--- Supplied passage Enclosed Below ---
Pneumonia is an inflammatory response of the alveoli in the lungs to infective agents, resulting in lung consolidation. It is a common disease of sheep in all major sheep-producing countries (Yener et al., 2009). The disease is multifactorial, resulting from dynamic interactions between host, infectious agent and environmental factors. When the bacterial population reach a certain threshold, host susceptibility, non-specific defense mechanisms and lung defense mechanisms become compromised, allowing diseases to occur (Bruere, West & Ridler, 2002).
Pneumonic pasteurellosis and systemic pasteurellosis are the two main diseases caused by pasteurella species in ovine (Donachie, 2000; Rad et al., 2011). Although pasteurellas are opportunistic pathogens which commonly inhabit the upper respiratory tract of ruminants (Dowling et al., 2002; Ackermann & Brogden, 2000; Yener et al., 2009), they become pathogenic when the host is exposed to either stressful environment or infection with primary respiratory pathogens such as viral agents or Mycoplasma spp. Infection with pneumonic pasteurellosis can cause serious economic losses in sheep population resulting from fatalities in acute outbreaks and reduced productivity of chronically infected animals.
Acute phase proteins (APPs) are plasma proteins which increase or decrease in concentration in response to infection, inflammation and internal or external challenges. Monitoring changes in APPs levels have been shown to provide valuable diagnostic and prognostic information during infection and inflammation. However, there are substantial variations in acute phase response between different species (Eckersall, 2000). In small ruminants, some APPs levels change similarly in both sheep and goat, whereas other APPs show different magnitude of response between the two species (Gonzalez et al., 2008).
In bovine and camels, several studies have been conducted to elucidate the role of APPs in different disorders including parasitic and bacterial infection (El-Deeb & Iacob, 2012; El-Deeb, Fouda & El-Bahr, 2014; El-Deeb, 2015; El-Deeb & Elmoslemany, 2016; El-Deeb & Buczinski, 2015). Conversely, only a limited number of studies have been done regarding specific bacterial, viral or parasitic infections in ovine species (El-Deeb, 2013; El-Deeb & Tharwat, 2015). Furthermore, these studies focused mainly on changes in the level of APPs but provided little information on their diagnostic accuracy. Therefore, the goal of this study was to assess the diagnostic accuracy of APPs and inflammatory cytokines in sheep infected with pneumonic pasteurellosis.
Materials and Methods
This study was conducted initially on 73 Naimi sheep, three to four years old (53 cases and 20 healthy control) belonging to a flock of free grazing sheep (n = 543) in Al-Ahsa region, Saudi Arabia. The project was approved by the animal care committee at King Faisal University (number 130031). The flock was examined following reports of respiratory disease problems. All sheep were clinically examined with direct observation and recording of clinical signs. Additionally, nasopharyngeal swabs and bronchoalveolar lavages were collected from sheep exhibiting signs of clinical disease for bacteriologic examination. Sheep were classified into cases and controls based on clinical signs, culture results and autopsy for dead animals. Cases were defined as sheep with clinical sings of pneumonia and positive culture for Pasteurella multocida (p. multocida). Healthy controls were sheep with no clinical signs and negative culture results. Seven animals (with positive nasal swabs, negative bronchoalveolar lavages, and with no clinical signs of pneumonia) and ten animals (with other bacterial infections) were excluded from the study to avoid misclassification of control sheep as being cases. Finally, only 36 sheep that satisfied case definition and 20 healthy controls (randomly selected from healthy sheep) were considered for further analysis in this study.
--- End of Enclosed Supplied passage ---
▸ **Tasks for this exercise**
- A) Translate this sentence from the passage on pneumonic pasteurellosis in sheep into Spanish: "Acute phase proteins (APPs) are plasma proteins which increase or decrease in concentration in response to infection, inflammation and internal or external challenges."
- B) Copy out the passage on pneumonic pasteurellosis in sheep from "In bovine and" to "with pneumonic pasteurellosis.".
--- Records Enclosed Below ---
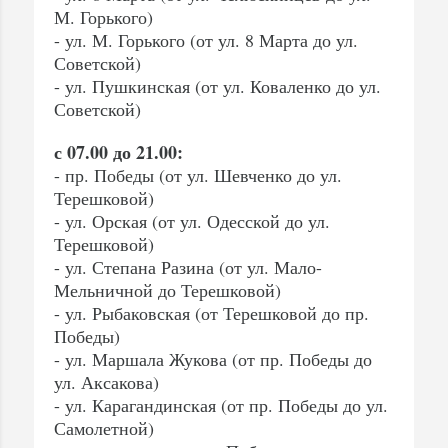
М. Горького)
- ул. М. Горького (от ул. 8 Марта до ул.
Советской)
- ул. Пушкинская (от ул. Коваленко до ул.
Советской)
с 07.00 до 21.00:
- пр. Победы (от ул. Шевченко до ул.
Терешковой)
- ул. Орская (от ул. Одесской до ул.
Терешковой)
- ул. Степана Разина (от ул. Мало-
Мельничной до Терешковой)
- ул. Рыбаковская (от Терешковой до пр.
Победы)
- ул. Маршала Жукова (от пр. Победы до
ул. Аксакова)
- ул. Карагандинская (от пр. Победы до ул.
Самолетной)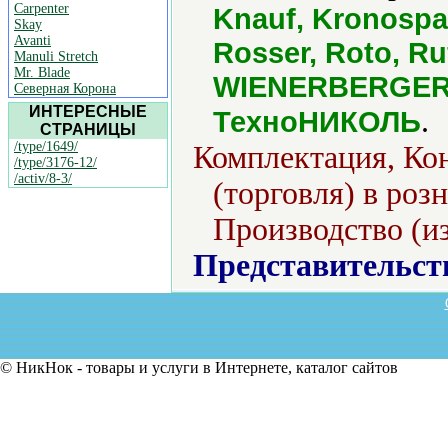
Carpenter
Knauf, Kronospa
Skay
Avanti
Rosser, Roto, Ru
Manuli Stretch
Mr. Blade
WIENERBERGER,
Северная Корона
ИНТЕРЕСНЫЕ
.
ТехноНИКОЛЬ
СТРАНИЦЫ
/type/1649/
Комплектация, Ко
/type/3176-12/
/activ/8-3/
(торговля) в роз
Производство (из
Представительст
© НикНок - товары и услуги в Интернете, каталог сайтов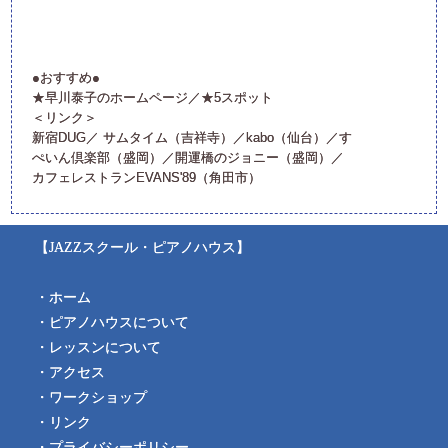
●おすすめ●
★早川泰子のホームページ
／
★5スポット
＜リンク＞
新宿DUG
／
サムタイム（吉祥寺）
／
kabo（仙台）
／
す
ぺいん倶楽部（盛岡）
／
開運橋のジョニー（盛岡）
／
カフェレストランEVANS'89（角田市）
【JAZZスクール・ピアノハウス】
・ホーム
・ピアノハウスについて
・レッスンについて
・アクセス
・ワークショップ
・リンク
・プライバシーポリシー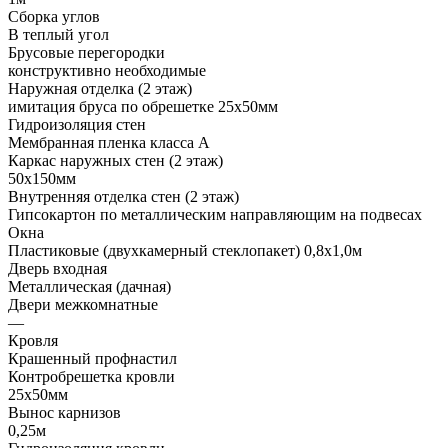
Сборка углов
В теплый угол
Брусовые перегородки
конструктивно необходимые
Наружная отделка (2 этаж)
имитация бруса по обрешетке 25х50мм
Гидроизоляция стен
Мембранная пленка класса А
Каркас наружных стен (2 этаж)
50х150мм
Внутренняя отделка стен (2 этаж)
Гипсокартон по металлическим направляющим на подвесах
Окна
Пластиковые (двухкамерный стеклопакет) 0,8х1,0м
Дверь входная
Металлическая (дачная)
Двери межкомнатные
—
Кровля
Крашенный профнастил
Контробрешетка кровли
25х50мм
Вынос карнизов
0,25м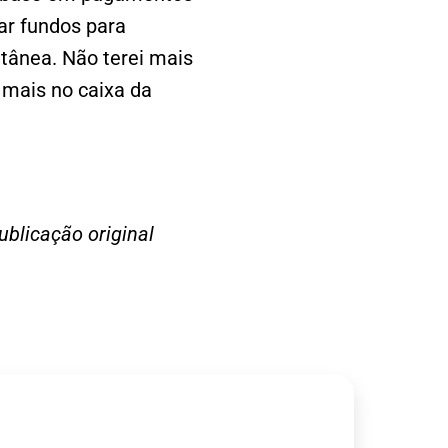
ar fundos para
tânea. Não terei mais
 mais no caixa da
ublicação original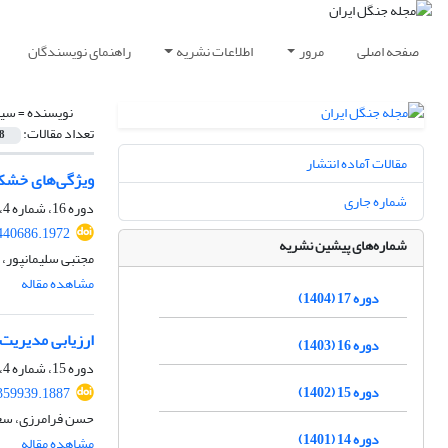
صفحه اصلی
مرور
اطلاعات نشریه
راهنمای نویسندگان
نویسنده =
سید
تعداد مقالات:
8
مقالات آماده انتشار
ویژگی‌های خشک‌
شماره جاری
دوره 16، شماره 4، زمستان 1403، صفحه
.440686.1972
شماره‌های پیشین نشریه
مجتبی سلیمانپور
مشاهده مقاله
دوره 17 (1404)
ارزیابی مدیریت 
دوره 16 (1403)
دوره 15، شماره 4، زمستان 1402، صفحه
دوره 15 (1402)
.359939.1887
حسن فرامرزی، سع
دوره 14 (1401)
مشاهده مقاله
--- End of Enclosed Records ---
▸ **Completed exercise**
- A) Las proteínas de fase aguda (APPs) son proteínas plasmáticas cuya concentración aumenta o disminuye en respuesta a la infección, la inflamación y los desafíos internos o externos.

- B)
In bovine and camels, several studies have been conducted to elucidate the role of APPs in different disorders including parasitic and bacterial infection (El-Deeb & Iacob, 2012; El-Deeb, Fouda & El-Bahr, 2014; El-Deeb, 2015; El-Deeb & Elmoslemany, 2016; El-Deeb & Buczinski, 2015). Conversely, only a limited number of studies have been done regarding specific bacterial, viral or parasitic infections in ovine species (El-Deeb, 2013; El-Deeb & Tharwat, 2015). Furthermore, these studies focused mainly on changes in the level of APPs but provided little information on their diagnostic accuracy. Therefore, the goal of this study was to assess the diagnostic accuracy of APPs and inflammatory cytokines in sheep infected with pneumonic pasteurellosis.